His left probed for my face again. I raised my hands, and the right slammed into my body. He danced back. “Duck soup,” he said contemptuously.

He put the left out again. I caught the wrist in my hand, locked it, and yanked him toward me. This was unorthodox. He sucked air when my right came slamming into his belly. I set a hundred and ninety-five pounds on the arch of his foot, and ground my heel.

He tried to get a knee into me. I pushed him back with another right in his stomach. He dropped automatically into his crouch, weaving and trying to suck me out of position. He’d been hurt, but the hard grin was still there and his eyes were wicked. All he had to do was get me to play his way.

He was six or eight feet in front of the pier, with his back toward it. I went along with him, lunging at him with a right. It connected.
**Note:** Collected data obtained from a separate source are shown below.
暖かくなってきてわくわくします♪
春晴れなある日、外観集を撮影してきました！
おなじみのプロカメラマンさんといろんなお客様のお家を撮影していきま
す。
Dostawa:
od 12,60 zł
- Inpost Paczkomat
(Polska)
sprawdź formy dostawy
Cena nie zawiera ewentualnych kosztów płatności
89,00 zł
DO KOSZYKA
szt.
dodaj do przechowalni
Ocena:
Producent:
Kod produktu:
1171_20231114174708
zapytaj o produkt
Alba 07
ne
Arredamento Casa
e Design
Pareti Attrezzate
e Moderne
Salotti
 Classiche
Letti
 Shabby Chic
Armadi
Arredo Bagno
He shot backward, trying to get his feet under him. His heels struck the big 12-by-12 stringer running along the edge of the pier and he fell outward into the darkness, cartwheeling. I heard a sound like a dropped canteloupe and jumped to the edge to look down. The deck of the barge lay in deep shadow. I couldn’t see anything. I heard a splash. He had landed on the after deck and then slid off into the water.

I went after him, wild with the necessity to hurry. But the minutes it took me to break out the big underwater light and a diving mask made the difference. The ebbing tide had carried him under the pilings supporting the pier and by the time I got to him he was dead. He was caught there, his skull crushed by the fall on the deck. His eyes were open staring at me. I fought the sickness. If I gagged, I’d drown.